Shown below are entries with pictures; the line with "middle mcp: (93, 96)" through the line with "index dip: (340, 216)" is the span to retype exactly, and the pictures stay out.

> [Data for the task]
—————

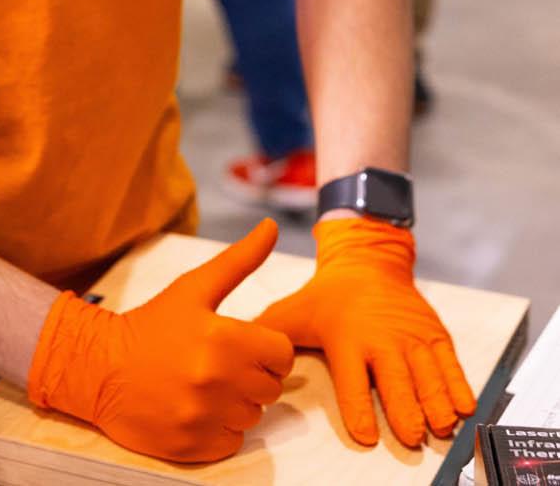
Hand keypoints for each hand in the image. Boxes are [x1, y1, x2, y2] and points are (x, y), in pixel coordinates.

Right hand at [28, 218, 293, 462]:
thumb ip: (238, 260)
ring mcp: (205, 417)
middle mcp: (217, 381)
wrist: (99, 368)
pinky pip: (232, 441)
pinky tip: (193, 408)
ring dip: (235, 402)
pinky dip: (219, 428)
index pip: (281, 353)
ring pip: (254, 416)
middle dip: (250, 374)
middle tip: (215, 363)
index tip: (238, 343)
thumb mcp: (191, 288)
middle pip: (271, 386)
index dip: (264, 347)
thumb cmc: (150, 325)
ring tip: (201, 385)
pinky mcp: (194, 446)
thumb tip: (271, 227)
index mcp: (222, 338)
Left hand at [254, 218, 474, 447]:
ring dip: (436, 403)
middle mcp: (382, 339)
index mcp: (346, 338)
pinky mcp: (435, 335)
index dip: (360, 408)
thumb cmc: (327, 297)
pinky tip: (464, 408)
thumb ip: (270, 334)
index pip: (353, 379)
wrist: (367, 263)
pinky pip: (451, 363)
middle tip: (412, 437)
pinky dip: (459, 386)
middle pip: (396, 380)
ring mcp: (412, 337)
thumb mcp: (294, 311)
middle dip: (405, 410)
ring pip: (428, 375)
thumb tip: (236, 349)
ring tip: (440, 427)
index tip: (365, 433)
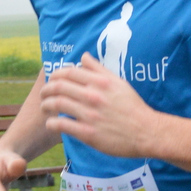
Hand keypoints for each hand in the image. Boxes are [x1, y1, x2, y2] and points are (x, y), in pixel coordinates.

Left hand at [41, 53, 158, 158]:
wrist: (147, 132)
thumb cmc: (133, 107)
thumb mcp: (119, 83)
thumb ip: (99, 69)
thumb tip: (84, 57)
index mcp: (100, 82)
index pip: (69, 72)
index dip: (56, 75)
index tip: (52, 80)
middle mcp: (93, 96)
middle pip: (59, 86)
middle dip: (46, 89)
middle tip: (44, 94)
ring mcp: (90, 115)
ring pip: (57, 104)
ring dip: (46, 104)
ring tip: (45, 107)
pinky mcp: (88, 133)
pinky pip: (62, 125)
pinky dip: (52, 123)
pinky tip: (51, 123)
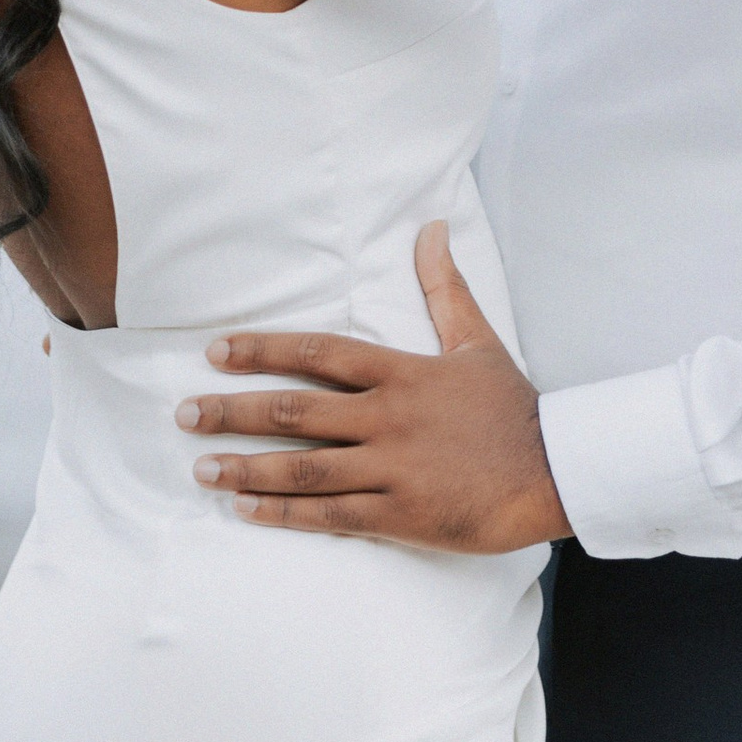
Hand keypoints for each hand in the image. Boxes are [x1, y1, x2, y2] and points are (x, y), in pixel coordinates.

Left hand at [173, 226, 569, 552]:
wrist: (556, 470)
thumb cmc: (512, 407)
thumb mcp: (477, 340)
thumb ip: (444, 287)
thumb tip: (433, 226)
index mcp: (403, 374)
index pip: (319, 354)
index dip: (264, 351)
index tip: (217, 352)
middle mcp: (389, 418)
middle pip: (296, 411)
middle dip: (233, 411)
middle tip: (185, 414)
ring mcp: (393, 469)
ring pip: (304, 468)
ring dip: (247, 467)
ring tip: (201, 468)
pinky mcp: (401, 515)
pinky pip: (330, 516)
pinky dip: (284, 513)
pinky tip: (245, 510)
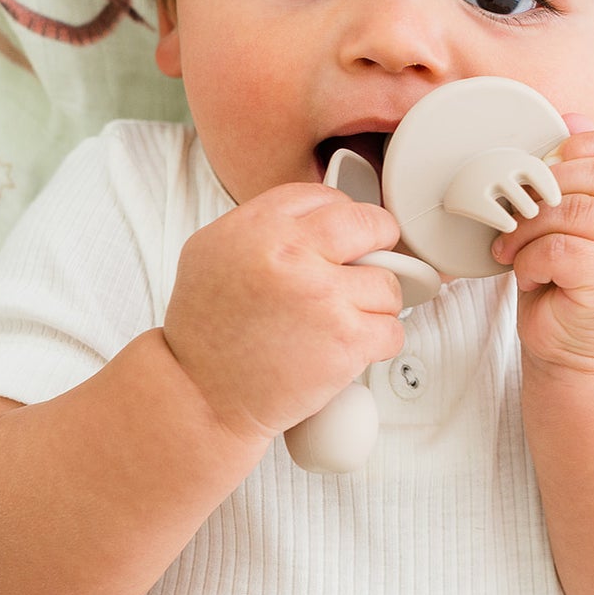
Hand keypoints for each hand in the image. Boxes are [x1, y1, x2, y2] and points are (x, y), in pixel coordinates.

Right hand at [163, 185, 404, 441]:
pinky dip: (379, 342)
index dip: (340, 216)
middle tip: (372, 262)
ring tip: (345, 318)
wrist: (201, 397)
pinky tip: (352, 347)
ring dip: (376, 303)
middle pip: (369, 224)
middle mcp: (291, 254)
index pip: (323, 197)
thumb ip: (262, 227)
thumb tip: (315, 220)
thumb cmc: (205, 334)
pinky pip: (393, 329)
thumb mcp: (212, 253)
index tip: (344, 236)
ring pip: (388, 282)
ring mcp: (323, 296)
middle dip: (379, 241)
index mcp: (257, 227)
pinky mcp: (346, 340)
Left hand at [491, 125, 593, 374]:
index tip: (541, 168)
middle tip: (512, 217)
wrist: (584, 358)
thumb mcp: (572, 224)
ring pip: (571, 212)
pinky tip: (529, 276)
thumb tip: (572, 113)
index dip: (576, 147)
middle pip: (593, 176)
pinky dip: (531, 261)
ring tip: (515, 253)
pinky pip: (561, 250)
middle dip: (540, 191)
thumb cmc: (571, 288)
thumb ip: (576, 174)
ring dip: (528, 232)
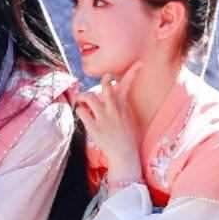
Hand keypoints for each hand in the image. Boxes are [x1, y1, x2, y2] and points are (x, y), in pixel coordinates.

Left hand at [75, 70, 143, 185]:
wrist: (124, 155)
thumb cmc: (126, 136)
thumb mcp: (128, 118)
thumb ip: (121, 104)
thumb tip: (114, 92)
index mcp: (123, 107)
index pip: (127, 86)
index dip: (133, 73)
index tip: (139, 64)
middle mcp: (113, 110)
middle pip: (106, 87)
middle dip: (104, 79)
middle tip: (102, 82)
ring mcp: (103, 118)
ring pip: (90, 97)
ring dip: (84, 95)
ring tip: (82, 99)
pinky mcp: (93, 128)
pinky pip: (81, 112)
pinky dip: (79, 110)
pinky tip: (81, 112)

—————

> [Result below]
middle mcp: (93, 96)
middle pip: (59, 86)
middle dip: (46, 89)
middle tip: (44, 94)
ring mcp: (90, 115)
ring pip: (57, 104)
ring dip: (46, 104)
ring tip: (45, 107)
pinky mcp: (88, 133)
pinky pip: (62, 125)
pinky dip: (52, 123)
pinky tip: (51, 123)
Hand keypoints for each hand in the image. Boxes are [x1, y1, x2, y2] and points are (x, y), in pixel coordinates.

Left hand at [173, 226, 569, 552]:
wrist: (556, 470)
thumb cmc: (512, 407)
thumb mcp: (477, 340)
thumb ip: (444, 287)
thumb tip: (433, 226)
index mcp: (403, 374)
index pip: (319, 354)
index dip: (264, 351)
index tip: (217, 352)
middle mcp: (389, 418)
middle pip: (296, 411)
middle dip: (233, 411)
middle tip: (185, 414)
ring mcp: (393, 469)
ring pip: (304, 468)
ring dip: (247, 467)
ring tip: (201, 468)
pinky mcp: (401, 515)
pinky pip: (330, 516)
pinky dip: (284, 513)
pinky tip: (245, 510)
Hand keypoints for each hand in the image. Boxes are [x1, y1, x2, y2] and points are (x, y), in pixel coordinates.

Right hand at [163, 185, 404, 441]:
pinky dip: (379, 342)
index dip: (340, 216)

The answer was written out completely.